Write the records out once more, so that nothing differs from the original.

- [Given information]:
..............................

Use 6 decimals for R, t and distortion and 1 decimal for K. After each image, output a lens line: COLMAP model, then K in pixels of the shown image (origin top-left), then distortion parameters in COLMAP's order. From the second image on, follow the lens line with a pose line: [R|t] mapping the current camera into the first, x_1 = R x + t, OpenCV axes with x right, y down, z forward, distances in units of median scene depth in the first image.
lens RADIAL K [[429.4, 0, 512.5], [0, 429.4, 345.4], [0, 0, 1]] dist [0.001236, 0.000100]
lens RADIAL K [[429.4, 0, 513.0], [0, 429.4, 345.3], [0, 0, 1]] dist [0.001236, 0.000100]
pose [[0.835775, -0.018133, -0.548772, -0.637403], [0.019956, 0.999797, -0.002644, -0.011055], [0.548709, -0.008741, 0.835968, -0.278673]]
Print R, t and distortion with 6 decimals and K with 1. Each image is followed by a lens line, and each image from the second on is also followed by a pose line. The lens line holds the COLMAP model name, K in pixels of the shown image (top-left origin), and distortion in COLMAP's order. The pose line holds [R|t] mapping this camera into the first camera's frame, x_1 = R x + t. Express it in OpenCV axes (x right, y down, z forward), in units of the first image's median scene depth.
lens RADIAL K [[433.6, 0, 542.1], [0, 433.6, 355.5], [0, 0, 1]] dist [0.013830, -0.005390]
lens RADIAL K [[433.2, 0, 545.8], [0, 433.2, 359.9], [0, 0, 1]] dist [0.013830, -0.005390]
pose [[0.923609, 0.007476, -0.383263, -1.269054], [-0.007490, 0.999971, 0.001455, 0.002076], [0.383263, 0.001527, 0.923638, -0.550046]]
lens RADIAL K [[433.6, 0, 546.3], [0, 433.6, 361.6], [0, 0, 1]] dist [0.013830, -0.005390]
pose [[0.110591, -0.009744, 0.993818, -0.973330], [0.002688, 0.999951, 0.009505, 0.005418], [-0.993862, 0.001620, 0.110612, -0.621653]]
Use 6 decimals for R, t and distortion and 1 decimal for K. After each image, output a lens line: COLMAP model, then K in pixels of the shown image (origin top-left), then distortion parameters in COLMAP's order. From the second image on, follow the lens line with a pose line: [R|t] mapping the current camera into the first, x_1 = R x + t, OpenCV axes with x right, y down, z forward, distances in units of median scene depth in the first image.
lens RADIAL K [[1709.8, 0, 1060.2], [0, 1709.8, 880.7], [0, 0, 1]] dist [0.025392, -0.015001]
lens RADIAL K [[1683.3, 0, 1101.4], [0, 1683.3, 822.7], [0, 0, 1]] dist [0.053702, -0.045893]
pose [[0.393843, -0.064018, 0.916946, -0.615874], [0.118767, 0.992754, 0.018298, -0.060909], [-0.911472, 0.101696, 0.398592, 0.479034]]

..............................

- [Finished task]:
Use 6 decimals for R, t and distortion and 1 decimal for K. After each image, output a lens line: COLMAP model, then K in pixels of the shown image (origin top-left), then distortion parameters in COLMAP's order. From the second image on, follow the lens line with a pose line: [R|t] mapping the current camera into the first, x_1 = R x + t, OpenCV axes with x right, y down, z forward, distances in units of median scene depth in the first image.
lens RADIAL K [[429.4, 0, 512.5], [0, 429.4, 345.4], [0, 0, 1]] dist [0.001236, 0.000100]
lens RADIAL K [[429.4, 0, 513.0], [0, 429.4, 345.3], [0, 0, 1]] dist [0.001236, 0.000100]
pose [[0.835775, -0.018133, -0.548772, -0.637403], [0.019956, 0.999797, -0.002644, -0.011055], [0.548709, -0.008741, 0.835968, -0.278673]]
Print R, t and distortion with 6 decimals and K with 1. Each image is followed by a lens line, and each image from the second on is also followed by a pose line. The lens line holds the COLMAP model name, K in pixels of the shown image (top-left origin), and distortion in COLMAP's order. The pose line holds [R|t] mapping this camera into the first camera's frame, x_1 = R x + t. Express it in OpenCV axes (x right, y down, z forward), in units of the first image's median scene depth.
lens RADIAL K [[433.6, 0, 542.1], [0, 433.6, 355.5], [0, 0, 1]] dist [0.013830, -0.005390]
lens RADIAL K [[433.2, 0, 545.8], [0, 433.2, 359.9], [0, 0, 1]] dist [0.013830, -0.005390]
pose [[0.923609, 0.007476, -0.383263, -1.269054], [-0.007490, 0.999971, 0.001455, 0.002076], [0.383263, 0.001527, 0.923638, -0.550046]]
lens RADIAL K [[433.6, 0, 546.3], [0, 433.6, 361.6], [0, 0, 1]] dist [0.013830, -0.005390]
pose [[0.110591, -0.009744, 0.993818, -0.973330], [0.002688, 0.999951, 0.009505, 0.005418], [-0.993862, 0.001620, 0.110612, -0.621653]]
Use 6 decimals for R, t and distortion and 1 decimal for K. After each image, output a lens line: COLMAP model, then K in pixels of the shown image (origin top-left), then distortion parameters in COLMAP's order. From the second image on, follow the lens line with a pose line: [R|t] mapping the current camera into the first, x_1 = R x + t, OpenCV axes with x right, y down, z forward, distances in units of median scene depth in the first image.
lens RADIAL K [[1709.8, 0, 1060.2], [0, 1709.8, 880.7], [0, 0, 1]] dist [0.025392, -0.015001]
lens RADIAL K [[1683.3, 0, 1101.4], [0, 1683.3, 822.7], [0, 0, 1]] dist [0.053702, -0.045893]
pose [[0.393843, -0.064018, 0.916946, -0.615874], [0.118767, 0.992754, 0.018298, -0.060909], [-0.911472, 0.101696, 0.398592, 0.479034]]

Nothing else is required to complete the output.